Riga (Sep. 21)
(Jewish Telegraphic Agency)
Revelations concerning the recent arrest and release of Rabbi Schneursohn, the famous Russian Jewish religious leader, known as the Lubowitscher Rebbe, and head of the Chassidic Chabbad school, which has numerous followers throughout Jewish communities of the world, were contained in reports received here from Moscow.
Rabbi Schneursohn was arrested by the Soviet authorities in the middle of June and was brought to Moscow where he was ordered exiled to Kostroma. The order of exile was then revoked. After spending a month in prison he was released the middle of July and granted permission to leave Russia, the Latvian government having permitted him to settle permanantly in Riga.
The imprisonment of Rabbi Schneursohn who is held in high esteem by Russian Jews and who has never before been interfered with by the Soviet authorities during all the years of the Soviet regime gave room for much speculation as to the cause of his arrest and the sudden decision to release him. In Chabbad Chassidic circles his arrest and release are viewed as an event similar to that which befell his great grandfather who was arrested during the regime of Nicholas I and whose release is still considered in Chassidic tradition a miracle.
The original report concerning the Rabbi’s arrest stated that the charge against him concerned his alleged activities to raise funds for the maintenance of his Yeshiva, which has been in existence for a long time with the Soviet authorities taking no cognizance of it.
Well informed circles in Moscow, according to the reports received here, trace the arrest of Rabbi Schneursohn to a serious party conflict within Russian Jewry and place the responsibility for the course of the events upon certain Jewish leaders. The controversy centered around the proposed conference of Jewish kehillahs in the Union of Socialist Soviet Republics, which is to be held in Leningrad on October 21, with the permission of the Soviet government, being the first of its kind to be held since the establishment of the Soviet regime.

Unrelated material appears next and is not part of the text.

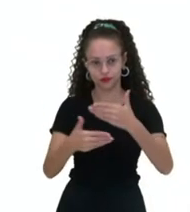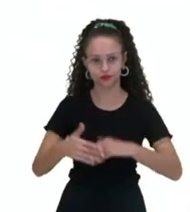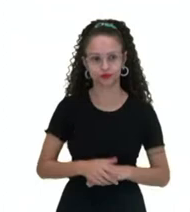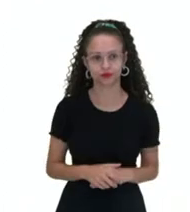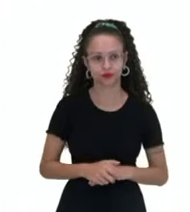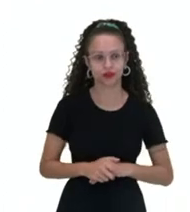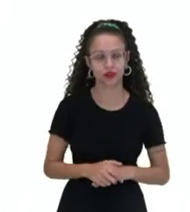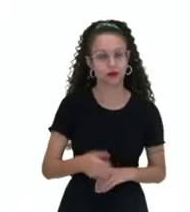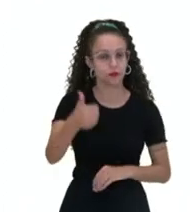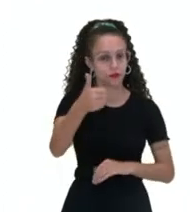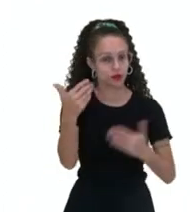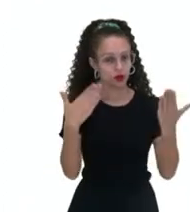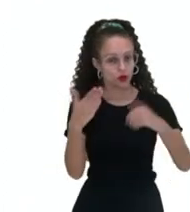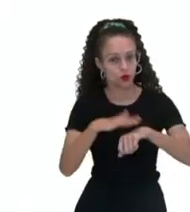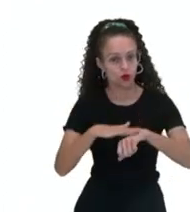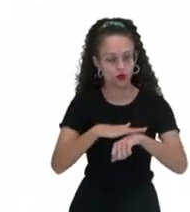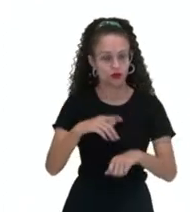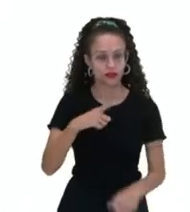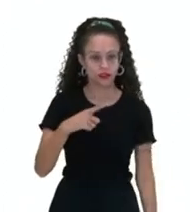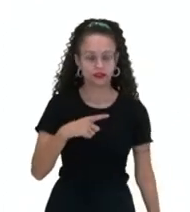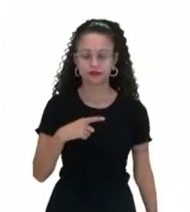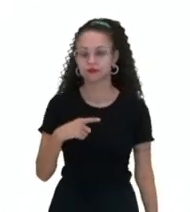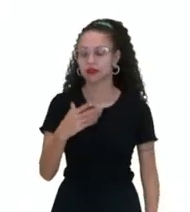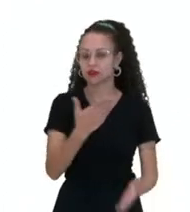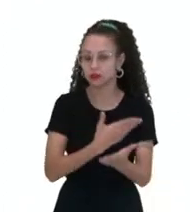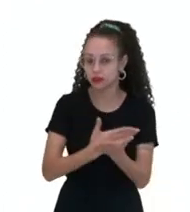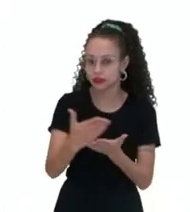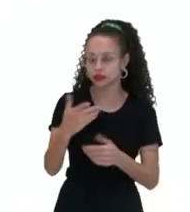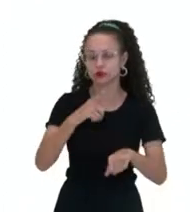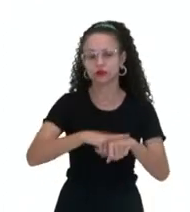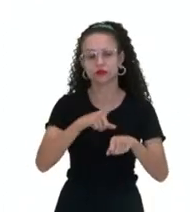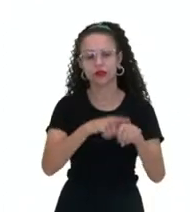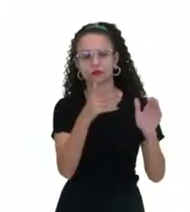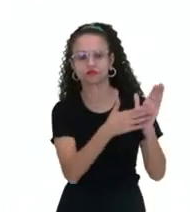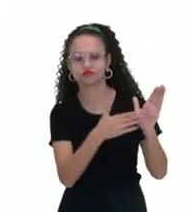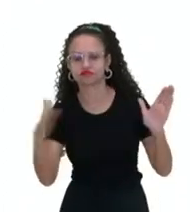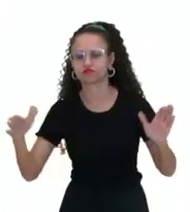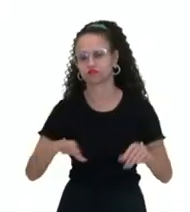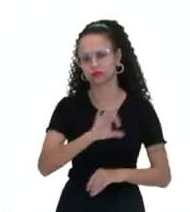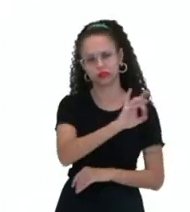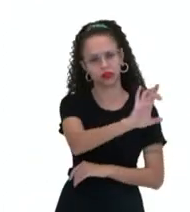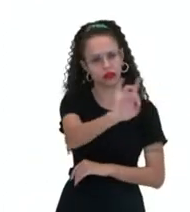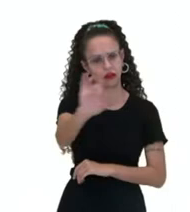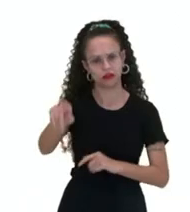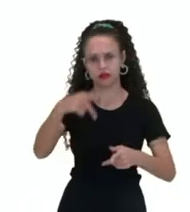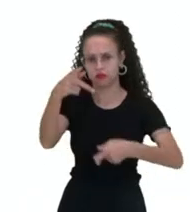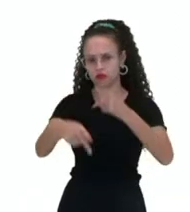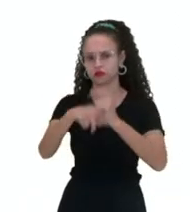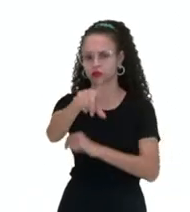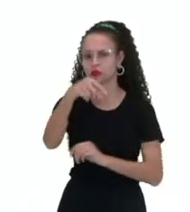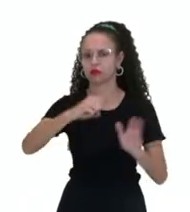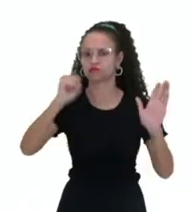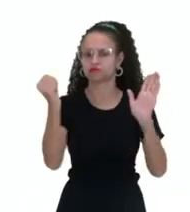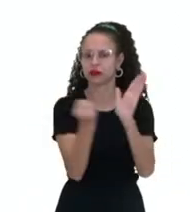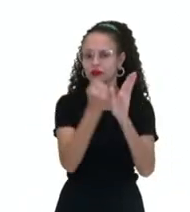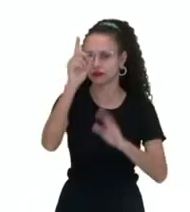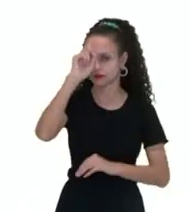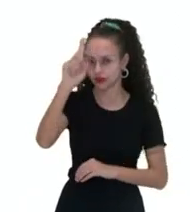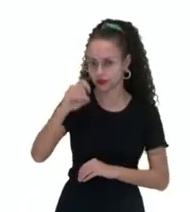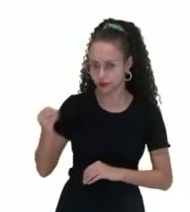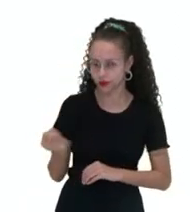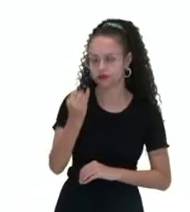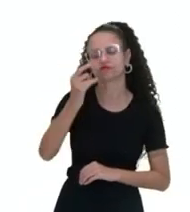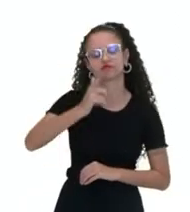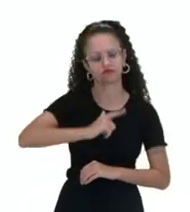Primeira conversa, nós temos um início de contagem do tempo que cada povo escolheu, uma data importante para cada eles. Existem sim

Permission to hold this conference was granted by the government following the submission of a memorandum on this question by the leaders of the Jewish kehillah in Leningrad. It is stated that although there was unanimous agreement that some steps are necessary for consolidating the Jewish religious activities in Soviet Russia and tryng to widen ther scope as much as possible, and although the agenda of the conference was approved by the government, Rabbi Schneursohn and the group of rabbis associated with him voiced their opposition to the holding of this conference at the present time. They contended that in view of prevailing conditions it would be impossible to elect a truly representative body of Russian Jewry and that why committee which might result from this conference would not be endowed with the power to carry on the work and have the religious authority required.
This attitude of the Lubowitscher Rebbe called forth resentment among the initiators of the Leningrad conference. To remove his opposition they decided, it is stated, to discredit him in the eyes of the Soviet authorities, an action which resulted in his arrest.
This charge against the initiators of the Leningrad conference could not be verified for obvious reasons. Rabbi Schneursohn’s release was brought about by the intercession of his friends, the echoes of the event abroad and the guarantee of the Jewish community of Moscow for the Rabbi’s complete loyalty. It was stated that Michael Kalinin, president of the Soviet Republic, has interested himself in the case.
This development has made uncertain the fate of the Leningrad kehillahs conference. There is no definite knowledge as to whether or not it will convene on October 21. The reports add that the resentment against the action of the conference initiators is so strong among religious Jews that it is planned by even those communities which originally intended to send representatives, to boycott the conference.
According to the original plan 110 kehillahs throughout the Union of Socialist Soviet Republics were to send 179 delegates. The agenda included questions pertaining to the establishment of Mikvehs, ritual baths; the founding of Yeshivas and maintenance for rabbis and synagogue officials. The conference was also to consider the question of the Chedarim, the Jewish religious schools; the printing of religious books and the problem of Sabbath observance. It was also to consider a plan to create a Union of Kehillahs in Soviet Russia.